Critique d'album
Metallica : "Some Kind Of Monster / DVD"
A ma gauche James Hetfield, frontman, grand gaillard tatoué, autoritaire et fort en gueule, genre impulsif capable de plaquer le groupe en répétition pour partir en vacances en Russie. A ma droite le petit Lars Ulrich, batteur émérite (le seul que j'aie vu de mes yeux faire un solo en courant autour de la batterie) mais sacré emmerdeur dirigiste, lui aussi. Au milieu pour compter les points, le bassiste Jason Newsted ayant claqué la porte (ce qui a bien fichu la pagaille), ne reste que le doux Kirk Hammett (pourtant redoutable guitar hero) qui préfère s'esquiver en allant faire du surf...
Le début du film est assez pitoyable : incapables de s'écouter, ils essayent péniblement d'enregistrer entre deux engueulades ce que n'importe quel metalleux un peu averti reconnaît comme de la merde en boîte. La seule chose qu'ils trouvent à faire est de recruter un psy pour sportifs (à 40 000 $ par mois), en espérant régler le problème de leur absence totale d'envie de jouer ensemble. Evidemment la première étape aurait logiquement été de désintoxiquer Hetfield, alcoolo notoire... ce qu'ils feront dans la douleur : il s'absente plusieurs mois, refusant de parler à Ulrich, laissant les autres douter - excellente mise en lumière du processus de split, ici évité vraiment de justesse.

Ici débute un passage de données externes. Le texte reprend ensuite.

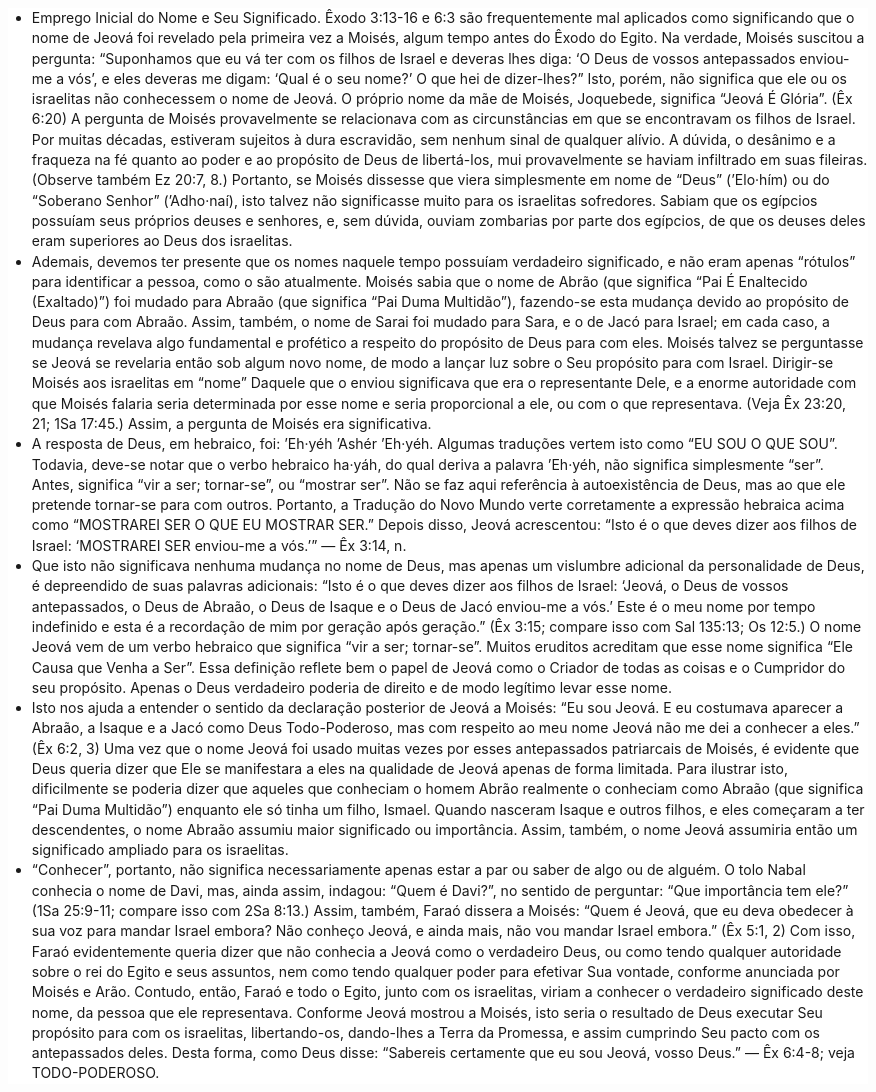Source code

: - Emprego Inicial do Nome e Seu Significado. Êxodo 3:13-16 e 6:3 são frequentemente mal aplicados como significando que o nome de Jeová foi revelado pela primeira vez a Moisés, algum tempo antes do Êxodo do Egito. Na verdade, Moisés suscitou a pergunta: “Suponhamos que eu vá ter com os filhos de Israel e deveras lhes diga: ‘O Deus de vossos antepassados enviou-me a vós’, e eles deveras me digam: ‘Qual é o seu nome?’ O que hei de dizer-lhes?” Isto, porém, não significa que ele ou os israelitas não conhecessem o nome de Jeová. O próprio nome da mãe de Moisés, Joquebede, significa “Jeová É Glória”. (Êx 6:20) A pergunta de Moisés provavelmente se relacionava com as circunstâncias em que se encontravam os filhos de Israel. Por muitas décadas, estiveram sujeitos à dura escravidão, sem nenhum sinal de qualquer alívio. A dúvida, o desânimo e a fraqueza na fé quanto ao poder e ao propósito de Deus de libertá-los, mui provavelmente se haviam infiltrado em suas fileiras. (Observe também Ez 20:7, 8.) Portanto, se Moisés dissesse que viera simplesmente em nome de “Deus” (ʼElo·hím) ou do “Soberano Senhor” (ʼAdho·naí), isto talvez não significasse muito para os israelitas sofredores. Sabiam que os egípcios possuíam seus próprios deuses e senhores, e, sem dúvida, ouviam zombarias por parte dos egípcios, de que os deuses deles eram superiores ao Deus dos israelitas.
- Ademais, devemos ter presente que os nomes naquele tempo possuíam verdadeiro significado, e não eram apenas “rótulos” para identificar a pessoa, como o são atualmente. Moisés sabia que o nome de Abrão (que significa “Pai É Enaltecido (Exaltado)”) foi mudado para Abraão (que significa “Pai Duma Multidão”), fazendo-se esta mudança devido ao propósito de Deus para com Abraão. Assim, também, o nome de Sarai foi mudado para Sara, e o de Jacó para Israel; em cada caso, a mudança revelava algo fundamental e profético a respeito do propósito de Deus para com eles. Moisés talvez se perguntasse se Jeová se revelaria então sob algum novo nome, de modo a lançar luz sobre o Seu propósito para com Israel. Dirigir-se Moisés aos israelitas em “nome” Daquele que o enviou significava que era o representante Dele, e a enorme autoridade com que Moisés falaria seria determinada por esse nome e seria proporcional a ele, ou com o que representava. (Veja Êx 23:20, 21; 1Sa 17:45.) Assim, a pergunta de Moisés era significativa.
- A resposta de Deus, em hebraico, foi: ʼEh·yéh ʼAshér ʼEh·yéh. Algumas traduções vertem isto como “EU SOU O QUE SOU”. Todavia, deve-se notar que o verbo hebraico ha·yáh, do qual deriva a palavra ʼEh·yéh, não significa simplesmente “ser”. Antes, significa “vir a ser; tornar-se”, ou “mostrar ser”. Não se faz aqui referência à autoexistência de Deus, mas ao que ele pretende tornar-se para com outros. Portanto, a Tradução do Novo Mundo verte corretamente a expressão hebraica acima como “MOSTRAREI SER O QUE EU MOSTRAR SER.” Depois disso, Jeová acrescentou: “Isto é o que deves dizer aos filhos de Israel: ‘MOSTRAREI SER enviou-me a vós.’” — Êx 3:14, n.
- Que isto não significava nenhuma mudança no nome de Deus, mas apenas um vislumbre adicional da personalidade de Deus, é depreendido de suas palavras adicionais: “Isto é o que deves dizer aos filhos de Israel: ‘Jeová, o Deus de vossos antepassados, o Deus de Abraão, o Deus de Isaque e o Deus de Jacó enviou-me a vós.’ Este é o meu nome por tempo indefinido e esta é a recordação de mim por geração após geração.” (Êx 3:15; compare isso com Sal 135:13; Os 12:5.) O nome Jeová vem de um verbo hebraico que significa “vir a ser; tornar-se”. Muitos eruditos acreditam que esse nome significa “Ele Causa que Venha a Ser”. Essa definição reflete bem o papel de Jeová como o Criador de todas as coisas e o Cumpridor do seu propósito. Apenas o Deus verdadeiro poderia de direito e de modo legítimo levar esse nome.
- Isto nos ajuda a entender o sentido da declaração posterior de Jeová a Moisés: “Eu sou Jeová. E eu costumava aparecer a Abraão, a Isaque e a Jacó como Deus Todo-Poderoso, mas com respeito ao meu nome Jeová não me dei a conhecer a eles.” (Êx 6:2, 3) Uma vez que o nome Jeová foi usado muitas vezes por esses antepassados patriarcais de Moisés, é evidente que Deus queria dizer que Ele se manifestara a eles na qualidade de Jeová apenas de forma limitada. Para ilustrar isto, dificilmente se poderia dizer que aqueles que conheciam o homem Abrão realmente o conheciam como Abraão (que significa “Pai Duma Multidão”) enquanto ele só tinha um filho, Ismael. Quando nasceram Isaque e outros filhos, e eles começaram a ter descendentes, o nome Abraão assumiu maior significado ou importância. Assim, também, o nome Jeová assumiria então um significado ampliado para os israelitas.
- “Conhecer”, portanto, não significa necessariamente apenas estar a par ou saber de algo ou de alguém. O tolo Nabal conhecia o nome de Davi, mas, ainda assim, indagou: “Quem é Davi?”, no sentido de perguntar: “Que importância tem ele?” (1Sa 25:9-11; compare isso com 2Sa 8:13.) Assim, também, Faraó dissera a Moisés: “Quem é Jeová, que eu deva obedecer à sua voz para mandar Israel embora? Não conheço Jeová, e ainda mais, não vou mandar Israel embora.” (Êx 5:1, 2) Com isso, Faraó evidentemente queria dizer que não conhecia a Jeová como o verdadeiro Deus, ou como tendo qualquer autoridade sobre o rei do Egito e seus assuntos, nem como tendo qualquer poder para efetivar Sua vontade, conforme anunciada por Moisés e Arão. Contudo, então, Faraó e todo o Egito, junto com os israelitas, viriam a conhecer o verdadeiro significado deste nome, da pessoa que ele representava. Conforme Jeová mostrou a Moisés, isto seria o resultado de Deus executar Seu propósito para com os israelitas, libertando-os, dando-lhes a Terra da Promessa, e assim cumprindo Seu pacto com os antepassados deles. Desta forma, como Deus disse: “Sabereis certamente que eu sou Jeová, vosso Deus.” — Êx 6:4-8; veja TODO-PODEROSO.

Pendant ce temps un autre coup dûr : Lars Ulrich s'est senti investi de la mission de défenseur des artistes contre Napster. Résultat, un procès retentissant et une haine tenace de certains fans, qui piétinent en public des albums de Metallica (mais pas les meilleurs, juste Load et Reload, pas fous les mecs). Problème qui vient encore un peu destabiliser le groupe qui tente de répéter en respectant les horaires de la cure de désintox du chanteur, celui ci ne supportant pas que les autres travaillent sans lui. Autre moment touchant, les retrouvailles avec Dave Mustaine, membre du quatuor d'origine, viré il y a vingt ans et vivant toujours dans le regret et le doute malgré sa petite affaire florissante (Megadeth, 15 millions d'albums vendus...). Beaucoup plus tard, la thérapie collective finit par porter ses fruits : ils finissent par détester unanimement l'intrusion du thérapeute tout en reconnaissant qu'il leur a fait un bien immense (ce que je crois être à peu près la définition d'une analyse réussie).

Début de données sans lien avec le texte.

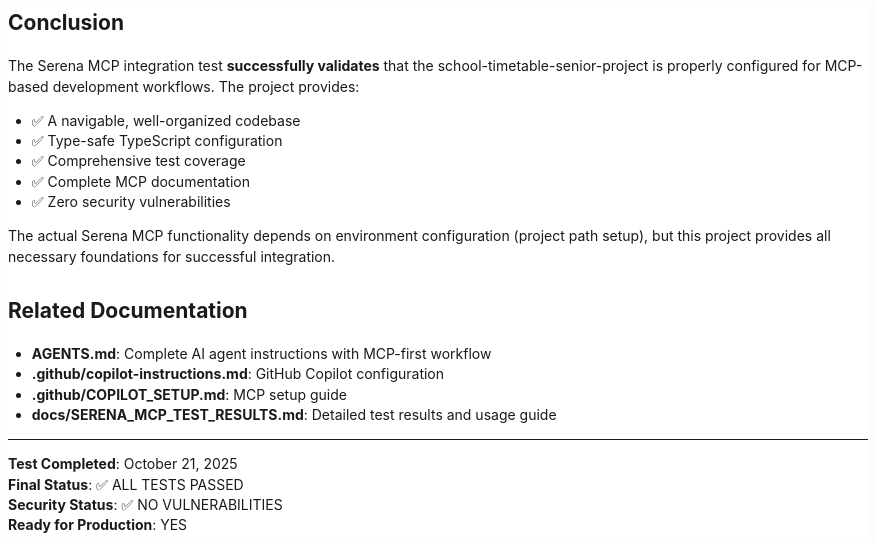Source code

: ## Conclusion

The Serena MCP integration test **successfully validates** that the school-timetable-senior-project is properly configured for MCP-based development workflows. The project provides:

- ✅ A navigable, well-organized codebase
- ✅ Type-safe TypeScript configuration
- ✅ Comprehensive test coverage
- ✅ Complete MCP documentation
- ✅ Zero security vulnerabilities

The actual Serena MCP functionality depends on environment configuration (project path setup), but this project provides all necessary foundations for successful integration.

## Related Documentation

- **AGENTS.md**: Complete AI agent instructions with MCP-first workflow
- **.github/copilot-instructions.md**: GitHub Copilot configuration
- **.github/COPILOT_SETUP.md**: MCP setup guide
- **docs/SERENA_MCP_TEST_RESULTS.md**: Detailed test results and usage guide

---

**Test Completed**: October 21, 2025  
**Final Status**: ✅ ALL TESTS PASSED  
**Security Status**: ✅ NO VULNERABILITIES  
**Ready for Production**: YES
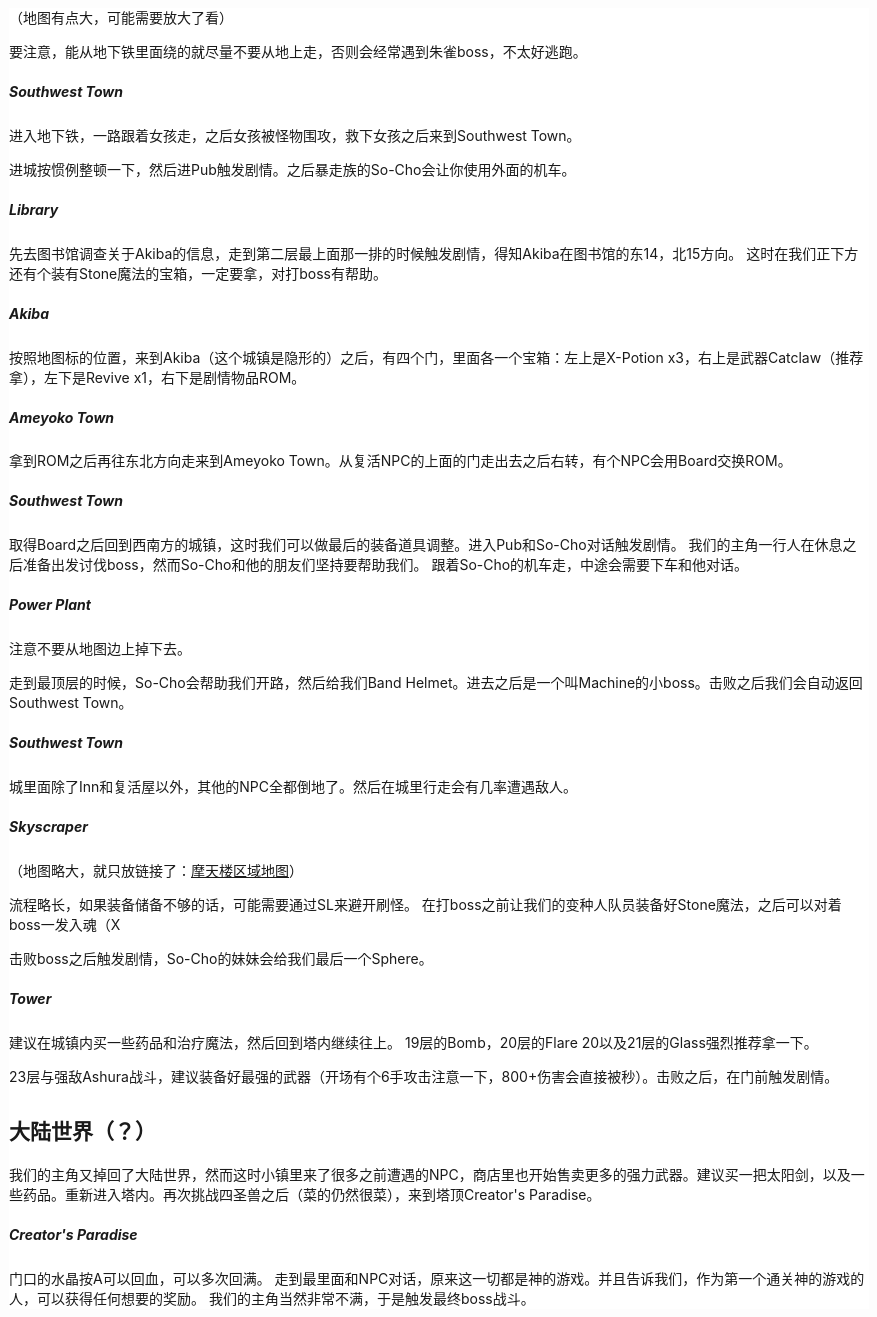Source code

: （地图有点大，可能需要放大了看）

要注意，能从地下铁里面绕的就尽量不要从地上走，否则会经常遇到朱雀boss，不太好逃跑。

##### Southwest Town
进入地下铁，一路跟着女孩走，之后女孩被怪物围攻，救下女孩之后来到Southwest Town。

进城按惯例整顿一下，然后进Pub触发剧情。之后暴走族的So-Cho会让你使用外面的机车。

##### Library
先去图书馆调查关于Akiba的信息，走到第二层最上面那一排的时候触发剧情，得知Akiba在图书馆的东14，北15方向。
这时在我们正下方还有个装有Stone魔法的宝箱，一定要拿，对打boss有帮助。

##### Akiba
按照地图标的位置，来到Akiba（这个城镇是隐形的）之后，有四个门，里面各一个宝箱：左上是X-Potion x3，右上是武器Catclaw（推荐拿），左下是Revive x1，右下是剧情物品ROM。

##### Ameyoko Town
拿到ROM之后再往东北方向走来到Ameyoko Town。从复活NPC的上面的门走出去之后右转，有个NPC会用Board交换ROM。

##### Southwest Town
取得Board之后回到西南方的城镇，这时我们可以做最后的装备道具调整。进入Pub和So-Cho对话触发剧情。
我们的主角一行人在休息之后准备出发讨伐boss，然而So-Cho和他的朋友们坚持要帮助我们。
跟着So-Cho的机车走，中途会需要下车和他对话。

##### Power Plant
注意不要从地图边上掉下去。

走到最顶层的时候，So-Cho会帮助我们开路，然后给我们Band Helmet。进去之后是一个叫Machine的小boss。击败之后我们会自动返回Southwest Town。

##### Southwest Town
城里面除了Inn和复活屋以外，其他的NPC全都倒地了。然后在城里行走会有几率遭遇敌人。

##### Skyscraper
（地图略大，就只放链接了：<a href="../assets/img/misc/FFL-WorldOfRuins-Skyscraper.png" target="_blank">摩天楼区域地图</a>）

流程略长，如果装备储备不够的话，可能需要通过SL来避开刷怪。
在打boss之前让我们的变种人队员装备好Stone魔法，之后可以对着boss一发入魂（X

击败boss之后触发剧情，So-Cho的妹妹会给我们最后一个Sphere。

##### Tower
建议在城镇内买一些药品和治疗魔法，然后回到塔内继续往上。
19层的Bomb，20层的Flare 20以及21层的Glass强烈推荐拿一下。

23层与强敌Ashura战斗，建议装备好最强的武器（开场有个6手攻击注意一下，800+伤害会直接被秒）。击败之后，在门前触发剧情。

## 大陆世界（？）
我们的主角又掉回了大陆世界，然而这时小镇里来了很多之前遭遇的NPC，商店里也开始售卖更多的强力武器。建议买一把太阳剑，以及一些药品。重新进入塔内。再次挑战四圣兽之后（菜的仍然很菜），来到塔顶Creator's Paradise。

##### Creator's Paradise
门口的水晶按A可以回血，可以多次回满。
走到最里面和NPC对话，原来这一切都是神的游戏。并且告诉我们，作为第一个通关神的游戏的人，可以获得任何想要的奖励。
我们的主角当然非常不满，于是触发最终boss战斗。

Le fait de recruter un nouveau bassiste, après un défilé impressionnant du gotha du metal, en la personne du bel enfant Robert Trujillo (une bestiasse aux doigts diaboliquement groovy issu de Suicidal Tendencies), achève de les ressouder. Ils sont alors prêts à retourner à la rencontre de leur public, qui témoigne d'un retour d'affection à la hauteur de la 'brouille Napster'. L'extraordinaire scène de leur retour à Rock am Ring, temple du metal, dans une ovation incroyable et sur une musique d'Ennio Morricone, donne littéralement le frisson, même si rien ne dit que ces retrouvailles vont pouvoir durer (en tout cas le groupe tournait toujours, fin 2006).

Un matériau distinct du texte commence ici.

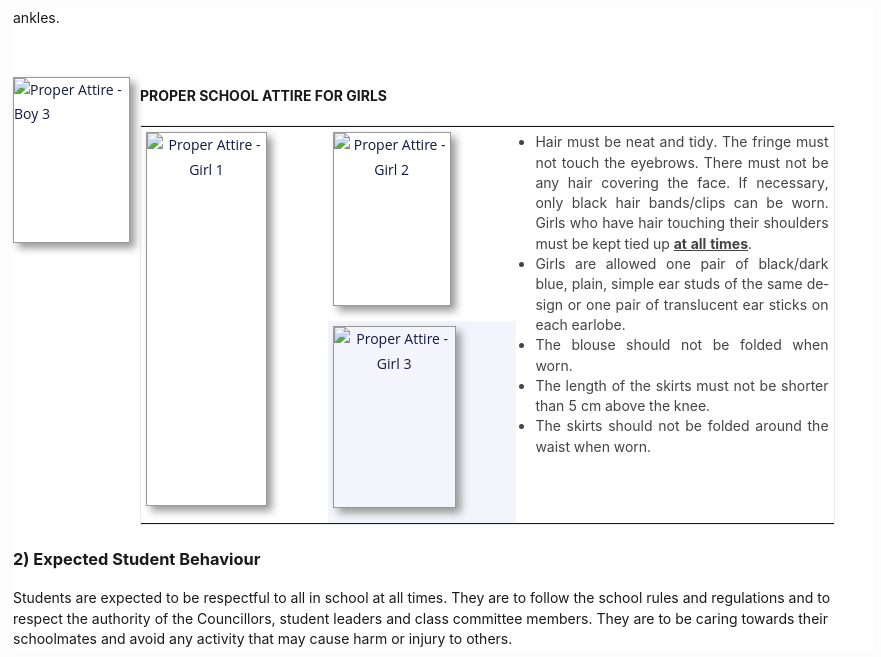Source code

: ankles.</span></li></ul><p style="margin: 0px 0px 10px; outline: 0px; padding: 0px; line-height: 1.75 !important; color: rgb(16, 25, 66); font-family: &quot;Open Sans&quot;, sans-serif; font-size: 1em;" class=""><span style="margin: 0px; outline: 0px; padding: 0px;" lang="EN-US" class="">&nbsp;</span></p></td></tr><tr style="margin: 0px; outline: 0px; padding: 0px;" class=""><td style="margin: 0px; outline: 0px; padding: 5px; text-align: center; background: rgb(255, 255, 255); color: rgb(68, 68, 68);" width="142" class=""><p style="margin: 0px 0px 10px; outline: 0px; padding: 0px; line-height: 1.75 !important; color: rgb(16, 25, 66); font-family: &quot;Open Sans&quot;, sans-serif; font-size: 1em;" class=""><img style="margin: 0px 10px 10px 0px; outline: 0px; padding: 0px; border: 1px solid rgb(153, 153, 153); max-width: calc(100% - 10px); float: left; box-shadow: rgb(153, 153, 153) 5px 5px 8px; width: 115px; height: 164px;" class="ive_eobj_left" alt="Proper Attire - Boy 3" src="https://prcss.moe.edu.sg/qql/slot/u200/images/students/boy%203.jpg"></p></td></tr></tbody></table>

<h4>PROPER SCHOOL ATTIRE FOR GIRLS</h4>

<table style="margin: 0px; outline: 0px; padding: 0px; border: 1px solid rgb(234, 234, 234); border-collapse: collapse; text-align: left; width: 694.555px;" class="iveo_table ives_tab_1"><tbody style="margin: 0px; outline: 0px; padding: 0px;" class=""><tr style="margin: 0px; outline: 0px; padding: 0px;" class=""><td style="margin: 0px; outline: 0px; padding: 5px; text-align: center; background: rgb(255, 255, 255); color: rgb(68, 68, 68); width: 184px;" width="142" class="" rowspan="2"><p style="margin: 0px 0px 10px; outline: 0px; padding: 0px; line-height: 1.75 !important; color: rgb(16, 25, 66); font-family: &quot;Open Sans&quot;, sans-serif; font-size: 1em;" class=""><span style="margin: 0px; outline: 0px; padding: 0px;" lang="EN-US" class=""><img style="margin: 0px 10px 10px 0px; outline: 0px; padding: 0px; border: 1px solid rgb(153, 153, 153); max-width: calc(100% - 10px); float: left; box-shadow: rgb(153, 153, 153) 5px 5px 8px; width: 119px; height: 372px;" class="ive_eobj_left" alt="Proper Attire - Girl 1" src="https://prcss.moe.edu.sg/qql/slot/u200/images/students/girl%201.jpg">&nbsp;</span></p></td><td style="margin: 0px; outline: 0px; padding: 5px; text-align: center; background: rgb(255, 255, 255); color: rgb(68, 68, 68); width: 186px;" width="145" class=""><p style="margin: 0px 0px 10px; outline: 0px; padding: 0px; line-height: 1.75 !important; color: rgb(16, 25, 66); font-family: &quot;Open Sans&quot;, sans-serif; font-size: 1em;" class=""><img style="margin: 0px 10px 10px 0px; outline: 0px; padding: 0px; border: 1px solid rgb(153, 153, 153); max-width: calc(100% - 10px); float: left; box-shadow: rgb(153, 153, 153) 5px 5px 8px; width: 116px; height: 172px;" class="ive_eobj_left" alt="Proper Attire - Girl 2" src="https://prcss.moe.edu.sg/qql/slot/u200/images/students/girl%202.jpg"></p></td><td style="margin: 0px; outline: 0px; padding: 5px; text-align: center; background: rgb(255, 255, 255); color: rgb(68, 68, 68); width: 352px;" width="281" class="" rowspan="2"><ul style="margin: 0px 0px 0.5em 1em; outline: 0px; padding: 0px;" type="disc" class=""><li style="margin: 0px; outline: 0px; padding: 0px; text-align: justify;" class=""><span style="margin: 0px; outline: 0px; padding: 0px;" lang="EN-US" class="">Hair must be neat and tidy. The fringe must not touch the eyebrows. There must not be any hair covering the face. If necessary, only black hair bands/clips can be worn. Girls who have hair touching their shoulders must be kept tied up<span>&nbsp;</span><b style="margin: 0px; outline: 0px; padding: 0px;" class=""><u style="margin: 0px; outline: 0px; padding: 0px;" class="">at all times</u></b>.</span></li><li style="margin: 0px; outline: 0px; padding: 0px; text-align: justify;" class=""><span style="margin: 0px; outline: 0px; padding: 0px;" lang="EN-US" class="">Girls are allowed one pair of black/dark blue, plain, simple ear studs of the same design or one pair of translucent ear sticks on each earlobe.</span></li><li style="margin: 0px; outline: 0px; padding: 0px; text-align: justify;" class=""><span style="margin: 0px; outline: 0px; padding: 0px;" lang="EN-US" class="">The blouse should not be folded when worn.</span></li><li style="margin: 0px; outline: 0px; padding: 0px; text-align: justify;" class=""><span style="margin: 0px; outline: 0px; padding: 0px;" lang="EN-US" class="">The length of the skirts must not be shorter than 5 cm above the knee.</span></li><li style="margin: 0px; outline: 0px; padding: 0px; text-align: justify;" class=""><span style="margin: 0px; outline: 0px; padding: 0px;" lang="EN-US" class="">The skirts should not be folded around the waist when worn.</span>&nbsp;</li></ul></td></tr><tr style="margin: 0px; outline: 0px; padding: 0px;" class=""><td style="margin: 0px; outline: 0px; padding: 5px; text-align: center; background: rgb(244, 245, 252); color: rgb(68, 68, 68);" width="145" class=""><p style="margin: 0px 0px 10px; outline: 0px; padding: 0px; line-height: 1.75 !important; color: rgb(16, 25, 66); font-family: &quot;Open Sans&quot;, sans-serif; font-size: 1em;" class=""><img style="margin: 0px 10px 10px 0px; outline: 0px; padding: 0px; border: 1px solid rgb(153, 153, 153); max-width: calc(100% - 10px); float: left; box-shadow: rgb(153, 153, 153) 5px 5px 8px; width: 121px; height: 180px;" class="ive_eobj_left" alt="Proper Attire - Girl 3" src="https://prcss.moe.edu.sg/qql/slot/u200/images/students/girl%203.jpg"></p></td></tr></tbody></table>

<h3> 2) Expected Student Behaviour </h3>

Students are expected to be respectful to all in school at all times. They are to follow the school rules and regulations and to respect the authority of the Councillors, student leaders and class committee members. They are to be caring towards their schoolmates and avoid any activity that may cause harm or injury to others.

On pourrait imaginer le film réservé aux amateurs de metal, aux fans du groupe, qui en effet sont gâtés en extraits de studio et de live, montrant Metallica en train de faire parler la poudre (rappelons qu'ils sont les meilleurs dans leur catégorie). Cela dit derrière cette histoire singulière, il y a toute la difficulté du processus créatif collectif, problème qui doit se poser chez à peu près tous les groupes. Et puis une immersion intéressante même d'un point de vue technique, quand on est pas ingé'son : on voit à quel point Protools rattrape les cafouillages et on comprend mieux que tant de groupes soient si mauvais sur scène alors qu'ils sonnent excellemment sur album.
Une réflexion enfin sur la difficulté d'un groupe à s'inscrire sur la durée (il n'y en a pas tant qui tiennent si longtemps, sans départs ni arrivée). Et le plus fort pour conclure, c'est que de toute cette pénible période de doute (mais matière à cet excellent reportage souvent digne de l'émission Strip-Tease) est finalement sorti en 2003 un excellent album de garage metal, retour aux fondamentaux du groupe, le dépaysant et explosif St Anger que je chroniquerai (oui c'est une menace) à la prochaine insulte anti-metalleux que je subirai.